Pick out each line of the records that includes the string "Lekarze", and copy it.
──────── RECORDS SHOWN
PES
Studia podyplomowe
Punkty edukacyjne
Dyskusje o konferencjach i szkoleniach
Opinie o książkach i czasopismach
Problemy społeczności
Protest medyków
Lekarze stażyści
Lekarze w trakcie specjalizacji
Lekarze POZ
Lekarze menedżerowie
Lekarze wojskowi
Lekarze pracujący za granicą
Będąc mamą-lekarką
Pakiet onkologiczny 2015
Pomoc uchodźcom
────────────────
PROBLEM SOLUTION
Lekarze stażyści
Lekarze w trakcie specjalizacji
Lekarze POZ
Lekarze menedżerowie
Lekarze wojskowi
Lekarze pracujący za granicą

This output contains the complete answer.